Isaiah reminds us that Jesus was sent into the world, “To console those who mourn in Zion, to give them beauty for ashes, the oil of joy for mourning” (Isa. 61:3). The Lord is sympathetic to us when we mourn, but He also knows we must move forward to experience the abundant life He has called us to live!

Then He said to another, “Follow Me.”

But he said, “Lord, let me first go and bury my father.”

Jesus said to him, “Let the dead bury their own dead, but you go and preach the kingdom of God.”

And another also said, “Lord, I will follow You, but let me first go and bid them farewell who are at my house.”

But Jesus said to him, “No one, having put his hand to the plow, and looking back, is fit for the kingdom of God.” (Luke 9:59–62)

Like Lot’s wife, who turned into a pillar of salt after looking back as Sodom and Gomorrah burned, the Lord is telling us that looking back on what we can no longer change brings only death and fruitlessness. While our Lord is the God of the past, present, and future, we can find His presence only as we worship Him in this moment. If our hearts are more focused on our past failures than our present God, we rob ourselves of the life He has for us and our calling to share His life with others.

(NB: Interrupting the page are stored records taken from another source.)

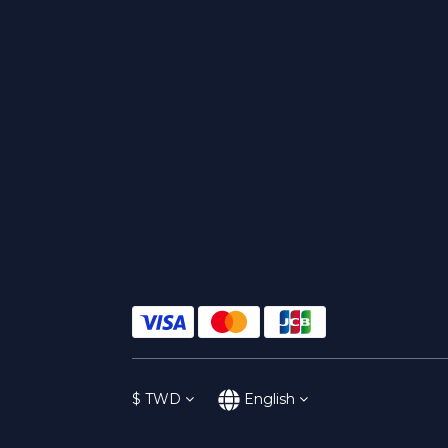
$
TWD
English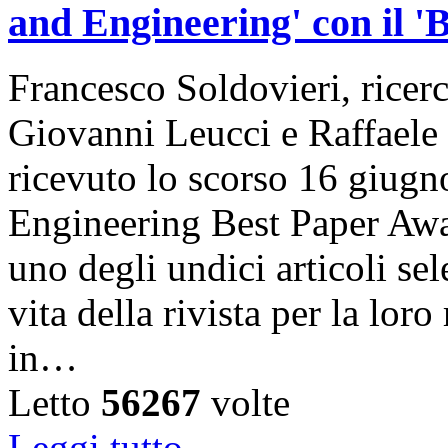
and Engineering' con il '
Francesco Soldovieri, ricer
Giovanni Leucci e Raffael
ricevuto lo scorso 16 giugn
Engineering Best Paper Awa
uno degli undici articoli se
vita della rivista per la loro
in…
Letto
56267
volte
Leggi tutto...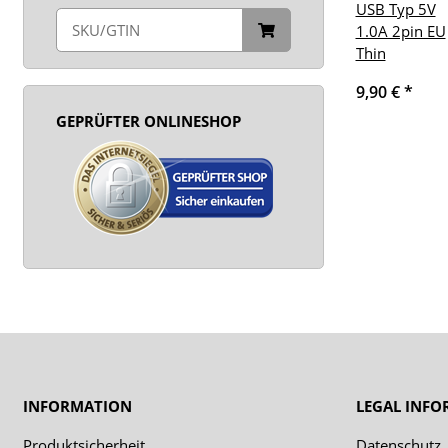
USB Typ 5V
1.0A 2pin EU
Thin
9,90 €
*
GEPRÜFTER ONLINESHOP
INFORMATION
LEGAL INF
Produktsicherheit
Datenschutz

Brethren, I do not count myself to have apprehended; but one thing I do, forgetting those things which are behind and reaching forward to those things which are ahead, I press toward the goal for the prize of the upward call of God in Christ Jesus. (Phil. 3:13–14)

If you suffer with regrets or pain from the past, there is hope for you today. In Christ, you can find peace and healing in this moment and also hope and joy for the future. Jesus said, “Blessed are those who mourn, for they shall be comforted” (Matt. 5:4). Will you receive the comfort He offers? To receive God’s blessings of new life, we must first let go of the old. This can be difficult, but with prayer and encouragement from others, the Lord can free us from whatever keeps us from enjoying this present moment.

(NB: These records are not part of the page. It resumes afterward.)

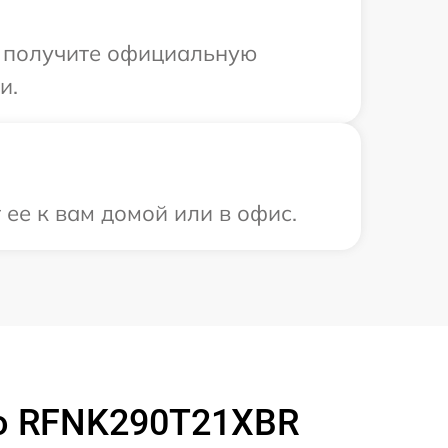
ы получите официальную
и.
ее к вам домой или в офис.
o RFNK290T21XBR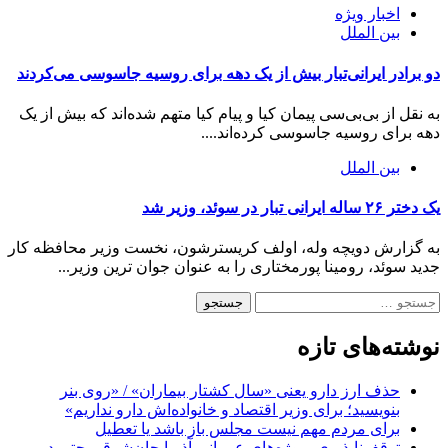
اخبار ویژه
بین الملل
دو برادر ایرانی‌تبار بیش از یک دهه برای روسیه جاسوسی می‌کردند
به نقل از بی‌بی‌سی پیمان کیا و پیام کیا متهم شده‌اند که بیش از یک
دهه برای روسیه جاسوسی کرده‌اند....
بین الملل
یک دختر ۲۶ ساله ایرانی تبار در سوئد، وزیر شد
به گزارش دویچه وله، اولف کریسترشون، نخست وزیر محافظه کار
جدید سوئد، رومینا پورمختاری را به عنوان جوان ترین وزیر...
نوشته‌های تازه
حذف ارز دارو یعنی «سال کشتار بیماران» / «روی بنر
بنویسید؛ برای وزیر اقتصاد و خانواده‌اش دارو نداریم»
برای مردم مهم نیست مجلس باز باشد یا تعطیل
توقف‌ناپذیری پروژه‌های عمرانی آذربایجان‌شرقی حتی در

Let’s pray and ask God to help us let go of anything that is holding us back. As we entrust our regrets, our losses, and our loved ones to the Lord, we can trust Him to use even our past to bring life!

Father, thank You for being gracious to me in my pain. Help me heal from the wounds of the past so that in the future I may help others heal. I place my sorrows, my losses, and my regrets into Your hands and ask You to use them to bring forth life. In Jesus’ name, amen.

  • The grieving process should be natural and healthy. When does grieving or yearning for the past become a hindrance to our calling in Christ?
  • Besides a death, what are some other things in our past that might rob us of God’s joy in the present?
  • How can we comfort others who mourn or live with regret while encouraging them to receive the life and healing God offers today?